My feet refused to support my body, and as he stood there trying to hold me upright and found me flailing about defeated he would abruptly grab me, hoisting me up and throwing me over his shoulders as I began to scream again, begging for him to let me down. He was carrying me back to the deer.

"PLEASE, I CAN'T LOOK AT IT--"

"You will be fine"

"NO, NO, PLEASE, PLEASE NO KING--"

"Nico" he would speak through my screaming, far too loud for him to interrupt.

"Death is around us every day. This is what we do to survive. Your grandfather did it, and his father, and his father. Their brothers did it. Only recently has your kind become so spoiled that they have avoided hunting. Your father instilled that weakness in you, and you have freed yourself from it."

"That's DIFFERENT, King! They used guns and bows and things that made it humane! They didn't--THEY DIDN'T--KING NO I DON'T--I DON'T WANT TO SEE IT"

He had carried me to the deer now, and was staring down at it as I held my hands tight over my eyes and cried. I was facing away from it, so I didn't have to see it regardless, but I was so afraid he was going to turn around and make me look at it.

"Bludgeoned. That must've taken a lot of strength, especially since you haven't eaten in days. I'm amazed at how you achieved this."

"Please STOP talking about it, please--"

"The way you formed a noose for him and strangled him to weakness, wrapped yourself around the tree to divert his strength to the trunk, beat him senseless,"

"King PLEASE!! PLEASE STOP IT" I yelled, my palms pressed firmly against my eyes, my body trembling fully as I began to hyperventilate. I needed him to stop speaking, but he wouldn't.

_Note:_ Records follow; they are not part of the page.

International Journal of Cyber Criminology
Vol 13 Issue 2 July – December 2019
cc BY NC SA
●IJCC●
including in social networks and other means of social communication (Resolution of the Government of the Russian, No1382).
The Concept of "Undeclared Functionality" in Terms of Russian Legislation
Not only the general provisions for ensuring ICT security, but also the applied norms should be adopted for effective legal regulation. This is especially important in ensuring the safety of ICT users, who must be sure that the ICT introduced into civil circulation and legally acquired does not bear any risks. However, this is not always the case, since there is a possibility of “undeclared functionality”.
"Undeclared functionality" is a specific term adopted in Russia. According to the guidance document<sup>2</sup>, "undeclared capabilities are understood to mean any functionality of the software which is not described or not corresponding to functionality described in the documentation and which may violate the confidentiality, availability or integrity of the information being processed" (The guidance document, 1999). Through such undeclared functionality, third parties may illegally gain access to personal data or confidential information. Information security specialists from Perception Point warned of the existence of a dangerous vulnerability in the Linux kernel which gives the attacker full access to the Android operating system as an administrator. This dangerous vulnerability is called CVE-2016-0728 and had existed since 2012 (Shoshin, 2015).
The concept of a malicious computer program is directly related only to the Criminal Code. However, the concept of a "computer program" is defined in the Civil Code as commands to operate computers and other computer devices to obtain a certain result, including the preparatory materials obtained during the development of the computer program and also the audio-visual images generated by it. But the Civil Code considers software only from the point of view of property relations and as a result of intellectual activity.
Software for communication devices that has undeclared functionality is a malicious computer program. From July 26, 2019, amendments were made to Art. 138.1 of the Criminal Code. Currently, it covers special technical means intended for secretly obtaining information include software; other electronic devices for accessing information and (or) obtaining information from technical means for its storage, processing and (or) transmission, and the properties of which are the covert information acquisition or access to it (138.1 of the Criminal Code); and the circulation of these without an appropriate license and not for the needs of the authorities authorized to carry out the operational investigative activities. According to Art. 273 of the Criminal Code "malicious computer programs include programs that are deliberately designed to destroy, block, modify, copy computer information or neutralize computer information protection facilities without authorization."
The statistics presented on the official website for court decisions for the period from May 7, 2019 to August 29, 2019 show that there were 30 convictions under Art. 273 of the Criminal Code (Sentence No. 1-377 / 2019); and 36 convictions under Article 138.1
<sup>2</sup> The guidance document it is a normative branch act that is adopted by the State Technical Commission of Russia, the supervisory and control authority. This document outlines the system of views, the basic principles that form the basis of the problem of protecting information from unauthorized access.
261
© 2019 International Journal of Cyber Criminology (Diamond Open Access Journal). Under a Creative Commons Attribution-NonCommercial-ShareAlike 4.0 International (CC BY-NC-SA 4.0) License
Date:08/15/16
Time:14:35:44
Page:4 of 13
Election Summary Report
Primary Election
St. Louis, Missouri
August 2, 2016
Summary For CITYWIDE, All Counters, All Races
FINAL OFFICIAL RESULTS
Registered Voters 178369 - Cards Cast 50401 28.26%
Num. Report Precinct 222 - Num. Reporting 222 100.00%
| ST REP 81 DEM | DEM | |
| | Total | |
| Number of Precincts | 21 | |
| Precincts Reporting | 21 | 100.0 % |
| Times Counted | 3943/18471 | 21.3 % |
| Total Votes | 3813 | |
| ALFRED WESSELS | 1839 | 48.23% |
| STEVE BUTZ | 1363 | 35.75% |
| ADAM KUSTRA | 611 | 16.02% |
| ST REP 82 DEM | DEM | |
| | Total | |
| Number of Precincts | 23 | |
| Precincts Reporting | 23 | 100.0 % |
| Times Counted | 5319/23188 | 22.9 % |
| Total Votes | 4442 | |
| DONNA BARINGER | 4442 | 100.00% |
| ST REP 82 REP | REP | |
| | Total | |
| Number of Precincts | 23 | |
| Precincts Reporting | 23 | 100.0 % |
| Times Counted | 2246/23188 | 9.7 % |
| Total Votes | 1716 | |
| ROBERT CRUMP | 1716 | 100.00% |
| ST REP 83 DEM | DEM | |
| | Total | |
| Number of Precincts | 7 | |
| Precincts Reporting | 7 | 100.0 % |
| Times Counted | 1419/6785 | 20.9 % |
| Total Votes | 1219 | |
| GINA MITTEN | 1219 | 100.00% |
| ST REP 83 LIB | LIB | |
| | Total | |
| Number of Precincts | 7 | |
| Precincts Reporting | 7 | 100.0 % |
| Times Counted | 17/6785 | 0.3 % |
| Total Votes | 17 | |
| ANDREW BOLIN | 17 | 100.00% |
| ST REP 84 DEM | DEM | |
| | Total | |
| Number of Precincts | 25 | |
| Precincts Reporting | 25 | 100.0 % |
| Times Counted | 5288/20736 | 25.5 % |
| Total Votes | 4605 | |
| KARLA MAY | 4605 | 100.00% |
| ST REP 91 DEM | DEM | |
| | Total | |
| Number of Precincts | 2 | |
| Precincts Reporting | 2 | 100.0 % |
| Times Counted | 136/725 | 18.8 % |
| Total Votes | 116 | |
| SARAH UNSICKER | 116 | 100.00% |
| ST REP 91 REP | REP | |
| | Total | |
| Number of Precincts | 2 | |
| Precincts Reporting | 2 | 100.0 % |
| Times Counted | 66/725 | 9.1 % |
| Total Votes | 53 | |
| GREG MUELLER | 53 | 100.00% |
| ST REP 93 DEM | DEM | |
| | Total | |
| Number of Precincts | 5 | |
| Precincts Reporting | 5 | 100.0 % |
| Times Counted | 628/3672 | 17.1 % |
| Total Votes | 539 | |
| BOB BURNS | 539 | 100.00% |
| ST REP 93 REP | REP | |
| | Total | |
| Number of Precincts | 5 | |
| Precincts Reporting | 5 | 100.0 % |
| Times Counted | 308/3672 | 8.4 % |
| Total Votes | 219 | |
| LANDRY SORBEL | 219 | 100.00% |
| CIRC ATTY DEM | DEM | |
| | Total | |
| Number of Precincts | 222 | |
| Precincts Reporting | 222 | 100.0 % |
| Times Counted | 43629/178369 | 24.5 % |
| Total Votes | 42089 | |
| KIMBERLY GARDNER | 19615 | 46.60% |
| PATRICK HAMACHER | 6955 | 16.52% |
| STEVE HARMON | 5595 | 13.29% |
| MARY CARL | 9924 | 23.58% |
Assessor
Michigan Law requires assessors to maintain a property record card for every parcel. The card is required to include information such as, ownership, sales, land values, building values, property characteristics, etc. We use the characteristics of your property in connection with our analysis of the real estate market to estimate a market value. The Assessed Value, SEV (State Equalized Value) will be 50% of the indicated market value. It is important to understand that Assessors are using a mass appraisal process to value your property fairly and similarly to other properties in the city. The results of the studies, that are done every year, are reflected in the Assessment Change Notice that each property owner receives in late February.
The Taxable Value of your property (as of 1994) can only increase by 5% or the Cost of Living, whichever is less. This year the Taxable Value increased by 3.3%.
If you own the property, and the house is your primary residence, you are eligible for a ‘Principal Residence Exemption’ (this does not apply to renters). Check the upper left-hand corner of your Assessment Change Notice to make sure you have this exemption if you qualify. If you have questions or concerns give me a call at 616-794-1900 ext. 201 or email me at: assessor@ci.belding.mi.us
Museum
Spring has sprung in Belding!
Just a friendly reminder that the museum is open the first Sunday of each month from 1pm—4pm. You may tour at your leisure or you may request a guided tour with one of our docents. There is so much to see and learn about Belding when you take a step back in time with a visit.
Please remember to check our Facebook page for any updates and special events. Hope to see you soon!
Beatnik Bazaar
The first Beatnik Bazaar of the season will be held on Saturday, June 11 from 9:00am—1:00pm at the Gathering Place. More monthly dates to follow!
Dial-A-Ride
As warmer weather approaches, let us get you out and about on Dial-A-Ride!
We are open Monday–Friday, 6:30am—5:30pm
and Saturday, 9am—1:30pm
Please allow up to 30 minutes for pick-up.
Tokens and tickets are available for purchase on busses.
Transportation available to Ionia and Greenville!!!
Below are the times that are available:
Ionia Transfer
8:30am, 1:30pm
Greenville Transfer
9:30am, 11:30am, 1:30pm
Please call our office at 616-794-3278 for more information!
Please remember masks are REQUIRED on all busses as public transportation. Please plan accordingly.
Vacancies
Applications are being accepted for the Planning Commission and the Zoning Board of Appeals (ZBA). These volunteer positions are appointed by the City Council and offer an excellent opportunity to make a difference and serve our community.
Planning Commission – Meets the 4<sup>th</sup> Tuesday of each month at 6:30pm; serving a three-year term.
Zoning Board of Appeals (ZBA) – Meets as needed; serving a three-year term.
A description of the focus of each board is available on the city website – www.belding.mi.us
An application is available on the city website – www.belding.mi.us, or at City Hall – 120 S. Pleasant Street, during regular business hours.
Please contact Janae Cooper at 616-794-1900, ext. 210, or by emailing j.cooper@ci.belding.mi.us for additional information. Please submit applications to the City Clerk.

"Nico, you are so incredibly strong. I am so proud of you. I am so...so incredibly proud of you. Your family would be proud of you, too."

"No they wouldn't!"

"Yes, yes they would. You've escaped the confines of your father's inadequacy and become someone totally your own. You are brave, you are strong, you are incredible. I am so honored to be able to say I love you."

At this point, I was crying so hard I couldn't easily form words, and hearing him say he loved me brought me no comfort. I could not find anything in my mind that brought me peace, and every time he stopped speaking my thoughts returned to the sound of skull shattering in my hands.

"I understand now, though, that you are inconsolable. You must rest. When you awake, you will have food prepared, and your life will begin a new chapter. I am so honored to be here with you, Nico. I am so lucky to have you."

His words felt like nothing. He held me over his shoulder with one hand and I could hear him grab the deer with the other hand, untying the knot and dragging it's body behind him as he made our way back to shelter.

Truthfully, I can't tell you any more about what happened that night. I remember hearing the deer's corpse drag over rocks and bump around against the forest floor, and I felt as if I left my own body. I can't recall anything after that, I'm sorry.